There were many different types of injuries. According to Liudmyla, they hardly paid attention to small shrapnel wounds, scratches, and concussions. They quickly treated them, wrapped them up, plastered them up, and the person went on to do their job. We worked more intensively with more complicated cases, when the wounded needed surgeries. Every day there were amputations of arms, legs, or even two limbs at once.

"Each case was extremely complicated," Liudmyla recalls, "and at the same time unique in its own way. We performed such operations that now I don't even realize how we did it. I remember that our neurosurgeon had a patient who had a perforating gunshot wound to the head. He survived despite the fact that we had to move from bunker to bunker and despite the endless shelling."

In mid-April, the situation with medicines became more difficult. We were running out of bandages, anesthesia medicines, food and water supplies. Then we decided to make a breakthrough or surrender. There were no other options. There was no way to leave the city. Liudmyla had no doubts, she refused to surrender to the occupiers.

"They approached everyone, and everyone had to decide individually," Liudmyla recalls. "I went to the military and asked them what they had decided: "We're going to attempt to leave". I said, "Take me with you, because I'm the only border guard, there's no one else like me here." They took me. We were leaving that factory, stopped, and it was already starting to dawn outside. Driving when it was daylight was a risk. Although later I realized that whenever we were leaving, it was just utopia. Then drones and an airplane started to appear, and we realized that they were going to cover us. So they started bombing, we ran away and were in the basement until the evening.

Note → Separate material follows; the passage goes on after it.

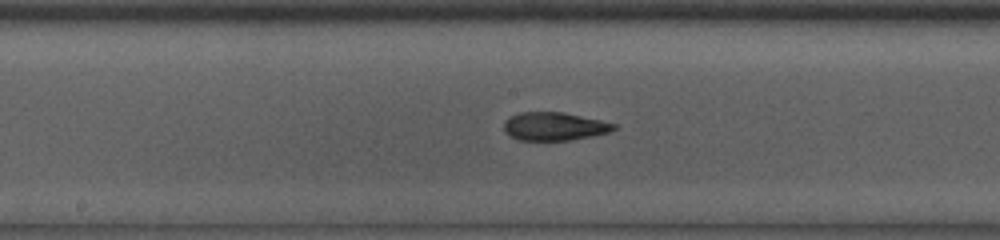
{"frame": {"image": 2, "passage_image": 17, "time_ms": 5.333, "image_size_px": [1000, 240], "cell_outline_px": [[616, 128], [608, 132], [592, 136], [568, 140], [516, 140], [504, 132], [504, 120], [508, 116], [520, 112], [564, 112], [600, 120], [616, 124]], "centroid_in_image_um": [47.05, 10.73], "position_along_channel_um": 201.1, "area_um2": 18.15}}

Later we started going out. Everything was immediately agreed upon: if you were unable to walk or something happened, you would be wounded, no one would take you away, no one would drag you away. That is, everyone took responsibility for their lives and for themselves. We had no food supplies. The only thing I had was a weapon, a helmet and a bulletproof vest."

During this attempt, Liudmyla was captured by the occupiers. She stayed there for six months, and last October she was released as part of a large-scale exchange when more than a hundred women returned home.